2023-11-17 09:32:18

by Kunwu Chan

[permalink] [raw]
Subject: [PATCH] net: sched: Fix an endian bug in tcf_proto_create

net/sched/cls_api.c:390:22: warning: incorrect type in assignment (different base types)
net/sched/cls_api.c:390:22: expected restricted __be16 [usertype] protocol
net/sched/cls_api.c:390:22: got unsigned int [usertype] protocol

Fixes: 33a48927c193 ("sched: push TC filter protocol creation into a separate function")

Signed-off-by: Kunwu Chan <[email protected]>
---
net/sched/cls_api.c | 2 +-
1 file changed, 1 insertion(+), 1 deletion(-)

→ GIVEN REQUEST A
Starting with the record line that contains "common name: Panicled bluebells" and going through the line that contains "scientific name: Xanthocnemis zealandica", recast those lines of the records as a JSON list of strings. Use one string per line and omit blank lines.

→ STORED ROWS
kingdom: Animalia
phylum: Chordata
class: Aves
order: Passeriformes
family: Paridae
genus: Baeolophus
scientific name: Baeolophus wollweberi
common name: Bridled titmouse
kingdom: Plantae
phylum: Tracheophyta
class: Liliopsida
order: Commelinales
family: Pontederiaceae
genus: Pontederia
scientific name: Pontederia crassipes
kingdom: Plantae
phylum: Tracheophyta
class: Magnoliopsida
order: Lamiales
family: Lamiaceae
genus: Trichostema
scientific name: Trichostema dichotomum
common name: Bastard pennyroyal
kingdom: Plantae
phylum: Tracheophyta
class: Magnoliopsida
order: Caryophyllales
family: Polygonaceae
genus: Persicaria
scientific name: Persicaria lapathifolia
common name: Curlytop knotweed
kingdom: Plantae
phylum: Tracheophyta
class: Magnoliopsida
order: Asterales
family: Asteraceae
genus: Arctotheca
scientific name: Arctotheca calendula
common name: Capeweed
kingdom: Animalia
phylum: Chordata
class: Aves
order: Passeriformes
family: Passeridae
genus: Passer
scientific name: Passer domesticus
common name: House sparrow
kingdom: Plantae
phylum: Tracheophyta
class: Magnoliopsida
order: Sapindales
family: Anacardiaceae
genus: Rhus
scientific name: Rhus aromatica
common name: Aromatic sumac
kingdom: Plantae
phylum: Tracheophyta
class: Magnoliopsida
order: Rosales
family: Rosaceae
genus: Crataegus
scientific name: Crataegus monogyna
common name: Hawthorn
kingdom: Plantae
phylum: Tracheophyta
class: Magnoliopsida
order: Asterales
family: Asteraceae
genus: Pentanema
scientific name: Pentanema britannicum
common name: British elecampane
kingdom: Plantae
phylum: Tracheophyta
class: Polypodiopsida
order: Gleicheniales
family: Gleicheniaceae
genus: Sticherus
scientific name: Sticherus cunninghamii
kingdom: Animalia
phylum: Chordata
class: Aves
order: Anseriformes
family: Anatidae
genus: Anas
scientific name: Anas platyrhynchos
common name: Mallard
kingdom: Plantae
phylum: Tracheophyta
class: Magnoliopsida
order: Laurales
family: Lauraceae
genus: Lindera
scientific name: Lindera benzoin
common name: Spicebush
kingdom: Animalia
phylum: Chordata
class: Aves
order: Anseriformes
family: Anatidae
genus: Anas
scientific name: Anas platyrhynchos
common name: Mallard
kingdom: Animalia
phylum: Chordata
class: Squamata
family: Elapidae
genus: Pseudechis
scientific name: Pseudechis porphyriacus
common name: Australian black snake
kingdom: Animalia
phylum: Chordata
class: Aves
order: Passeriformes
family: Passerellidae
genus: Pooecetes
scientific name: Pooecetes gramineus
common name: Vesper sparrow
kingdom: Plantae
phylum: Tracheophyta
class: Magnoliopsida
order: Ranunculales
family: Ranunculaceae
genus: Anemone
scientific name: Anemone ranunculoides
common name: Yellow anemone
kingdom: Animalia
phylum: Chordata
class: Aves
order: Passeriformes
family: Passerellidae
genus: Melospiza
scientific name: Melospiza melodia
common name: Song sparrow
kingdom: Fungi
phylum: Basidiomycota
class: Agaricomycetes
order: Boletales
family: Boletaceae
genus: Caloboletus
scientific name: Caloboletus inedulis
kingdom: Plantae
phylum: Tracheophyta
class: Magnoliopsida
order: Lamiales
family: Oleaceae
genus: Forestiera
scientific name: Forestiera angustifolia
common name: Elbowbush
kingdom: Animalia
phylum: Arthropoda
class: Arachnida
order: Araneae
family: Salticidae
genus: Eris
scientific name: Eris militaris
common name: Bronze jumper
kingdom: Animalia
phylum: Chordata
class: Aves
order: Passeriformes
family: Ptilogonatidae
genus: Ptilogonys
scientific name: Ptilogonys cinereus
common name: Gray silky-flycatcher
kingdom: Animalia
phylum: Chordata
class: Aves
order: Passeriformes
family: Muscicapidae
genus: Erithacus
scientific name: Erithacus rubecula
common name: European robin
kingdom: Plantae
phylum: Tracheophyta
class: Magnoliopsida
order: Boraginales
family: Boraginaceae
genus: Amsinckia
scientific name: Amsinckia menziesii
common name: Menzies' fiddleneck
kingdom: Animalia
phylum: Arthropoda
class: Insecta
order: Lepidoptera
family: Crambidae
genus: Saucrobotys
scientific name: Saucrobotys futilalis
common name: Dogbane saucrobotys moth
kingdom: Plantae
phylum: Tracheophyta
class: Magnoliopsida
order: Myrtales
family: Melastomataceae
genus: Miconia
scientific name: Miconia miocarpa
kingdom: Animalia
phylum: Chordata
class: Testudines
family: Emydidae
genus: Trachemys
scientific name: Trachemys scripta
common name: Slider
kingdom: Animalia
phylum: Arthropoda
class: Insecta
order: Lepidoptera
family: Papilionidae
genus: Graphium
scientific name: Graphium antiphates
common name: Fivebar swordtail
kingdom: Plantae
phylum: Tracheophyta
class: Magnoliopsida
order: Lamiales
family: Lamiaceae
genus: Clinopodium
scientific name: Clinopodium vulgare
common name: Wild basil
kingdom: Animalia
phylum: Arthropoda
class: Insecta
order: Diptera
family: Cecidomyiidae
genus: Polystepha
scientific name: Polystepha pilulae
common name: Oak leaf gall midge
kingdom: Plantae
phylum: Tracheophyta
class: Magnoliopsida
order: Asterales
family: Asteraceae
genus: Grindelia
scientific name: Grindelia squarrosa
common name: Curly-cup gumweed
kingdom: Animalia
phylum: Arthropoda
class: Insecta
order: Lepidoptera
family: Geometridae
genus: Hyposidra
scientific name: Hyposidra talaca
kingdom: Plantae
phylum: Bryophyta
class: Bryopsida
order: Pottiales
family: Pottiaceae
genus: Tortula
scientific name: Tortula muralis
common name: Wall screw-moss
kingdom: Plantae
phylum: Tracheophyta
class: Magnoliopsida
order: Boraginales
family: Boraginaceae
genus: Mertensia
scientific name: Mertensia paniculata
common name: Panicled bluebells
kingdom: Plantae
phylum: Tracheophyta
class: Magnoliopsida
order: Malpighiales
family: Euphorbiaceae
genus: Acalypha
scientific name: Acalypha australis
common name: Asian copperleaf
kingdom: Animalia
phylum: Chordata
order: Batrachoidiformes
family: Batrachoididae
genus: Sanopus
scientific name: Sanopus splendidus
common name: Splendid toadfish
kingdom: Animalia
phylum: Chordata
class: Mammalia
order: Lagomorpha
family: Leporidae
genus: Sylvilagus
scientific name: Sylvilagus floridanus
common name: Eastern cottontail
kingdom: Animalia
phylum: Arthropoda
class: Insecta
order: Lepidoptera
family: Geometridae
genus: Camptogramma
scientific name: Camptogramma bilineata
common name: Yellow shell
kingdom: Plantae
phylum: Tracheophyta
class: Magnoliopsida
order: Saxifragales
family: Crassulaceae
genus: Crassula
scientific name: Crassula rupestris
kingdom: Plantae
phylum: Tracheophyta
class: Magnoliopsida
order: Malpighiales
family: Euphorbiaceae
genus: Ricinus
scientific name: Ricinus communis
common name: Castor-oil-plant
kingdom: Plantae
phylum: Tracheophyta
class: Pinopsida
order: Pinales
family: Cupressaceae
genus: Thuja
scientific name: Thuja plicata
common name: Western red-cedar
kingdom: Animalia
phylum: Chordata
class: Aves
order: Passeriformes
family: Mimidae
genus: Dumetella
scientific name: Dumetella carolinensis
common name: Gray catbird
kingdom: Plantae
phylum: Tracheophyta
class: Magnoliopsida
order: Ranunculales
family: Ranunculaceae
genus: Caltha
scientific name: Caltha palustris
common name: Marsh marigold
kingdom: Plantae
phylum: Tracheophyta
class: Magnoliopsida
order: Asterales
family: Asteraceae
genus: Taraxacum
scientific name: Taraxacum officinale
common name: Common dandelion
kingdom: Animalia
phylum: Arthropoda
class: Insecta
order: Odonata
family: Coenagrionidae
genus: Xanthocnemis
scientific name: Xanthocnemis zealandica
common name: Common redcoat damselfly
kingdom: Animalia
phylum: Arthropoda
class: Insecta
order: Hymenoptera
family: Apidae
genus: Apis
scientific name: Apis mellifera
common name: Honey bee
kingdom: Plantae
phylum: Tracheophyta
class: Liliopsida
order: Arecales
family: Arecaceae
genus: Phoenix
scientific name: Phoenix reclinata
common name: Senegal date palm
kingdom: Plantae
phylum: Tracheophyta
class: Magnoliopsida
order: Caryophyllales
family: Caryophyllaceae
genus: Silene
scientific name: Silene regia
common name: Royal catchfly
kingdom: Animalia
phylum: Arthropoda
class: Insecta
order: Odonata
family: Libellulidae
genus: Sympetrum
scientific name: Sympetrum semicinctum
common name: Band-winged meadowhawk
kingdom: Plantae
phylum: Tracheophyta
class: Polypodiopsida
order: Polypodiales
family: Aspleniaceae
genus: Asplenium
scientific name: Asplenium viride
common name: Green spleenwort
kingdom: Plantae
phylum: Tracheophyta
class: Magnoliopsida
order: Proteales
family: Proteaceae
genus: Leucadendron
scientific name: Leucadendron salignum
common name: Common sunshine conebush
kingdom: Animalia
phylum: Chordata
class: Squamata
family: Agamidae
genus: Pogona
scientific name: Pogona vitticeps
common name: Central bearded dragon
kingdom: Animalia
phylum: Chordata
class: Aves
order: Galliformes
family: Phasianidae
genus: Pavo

→ GIVEN REQUEST B
List every line in the patch email that begins with the location net/sched/cls_api.c:390:22.

→ FINAL RESULT A
[
  "common name: Panicled bluebells",
  "kingdom: Plantae",
  "phylum: Tracheophyta",
  "class: Magnoliopsida",
  "order: Malpighiales",
  "family: Euphorbiaceae",
  "genus: Acalypha",
  "scientific name: Acalypha australis",
  "common name: Asian copperleaf",
  "kingdom: Animalia",
  "phylum: Chordata",
  "order: Batrachoidiformes",
  "family: Batrachoididae",
  "genus: Sanopus",
  "scientific name: Sanopus splendidus",
  "common name: Splendid toadfish",
  "kingdom: Animalia",
  "phylum: Chordata",
  "class: Mammalia",
  "order: Lagomorpha",
  "family: Leporidae",
  "genus: Sylvilagus",
  "scientific name: Sylvilagus floridanus",
  "common name: Eastern cottontail",
  "kingdom: Animalia",
  "phylum: Arthropoda",
  "class: Insecta",
  "order: Lepidoptera",
  "family: Geometridae",
  "genus: Camptogramma",
  "scientific name: Camptogramma bilineata",
  "common name: Yellow shell",
  "kingdom: Plantae",
  "phylum: Tracheophyta",
  "class: Magnoliopsida",
  "order: Saxifragales",
  "family: Crassulaceae",
  "genus: Crassula",
  "scientific name: Crassula rupestris",
  "kingdom: Plantae",
  "phylum: Tracheophyta",
  "class: Magnoliopsida",
  "order: Malpighiales",
  "family: Euphorbiaceae",
  "genus: Ricinus",
  "scientific name: Ricinus communis",
  "common name: Castor-oil-plant",
  "kingdom: Plantae",
  "phylum: Tracheophyta",
  "class: Pinopsida",
  "order: Pinales",
  "family: Cupressaceae",
  "genus: Thuja",
  "scientific name: Thuja plicata",
  "common name: Western red-cedar",
  "kingdom: Animalia",
  "phylum: Chordata",
  "class: Aves",
  "order: Passeriformes",
  "family: Mimidae",
  "genus: Dumetella",
  "scientific name: Dumetella carolinensis",
  "common name: Gray catbird",
  "kingdom: Plantae",
  "phylum: Tracheophyta",
  "class: Magnoliopsida",
  "order: Ranunculales",
  "family: Ranunculaceae",
  "genus: Caltha",
  "scientific name: Caltha palustris",
  "common name: Marsh marigold",
  "kingdom: Plantae",
  "phylum: Tracheophyta",
  "class: Magnoliopsida",
  "order: Asterales",
  "family: Asteraceae",
  "genus: Taraxacum",
  "scientific name: Taraxacum officinale",
  "common name: Common dandelion",
  "kingdom: Animalia",
  "phylum: Arthropoda",
  "class: Insecta",
  "order: Odonata",
  "family: Coenagrionidae",
  "genus: Xanthocnemis",
  "scientific name: Xanthocnemis zealandica"
]

→ FINAL RESULT B
net/sched/cls_api.c:390:22: warning: incorrect type in assignment (different base types)
net/sched/cls_api.c:390:22: expected restricted __be16 [usertype] protocol
net/sched/cls_api.c:390:22: got unsigned int [usertype] protocol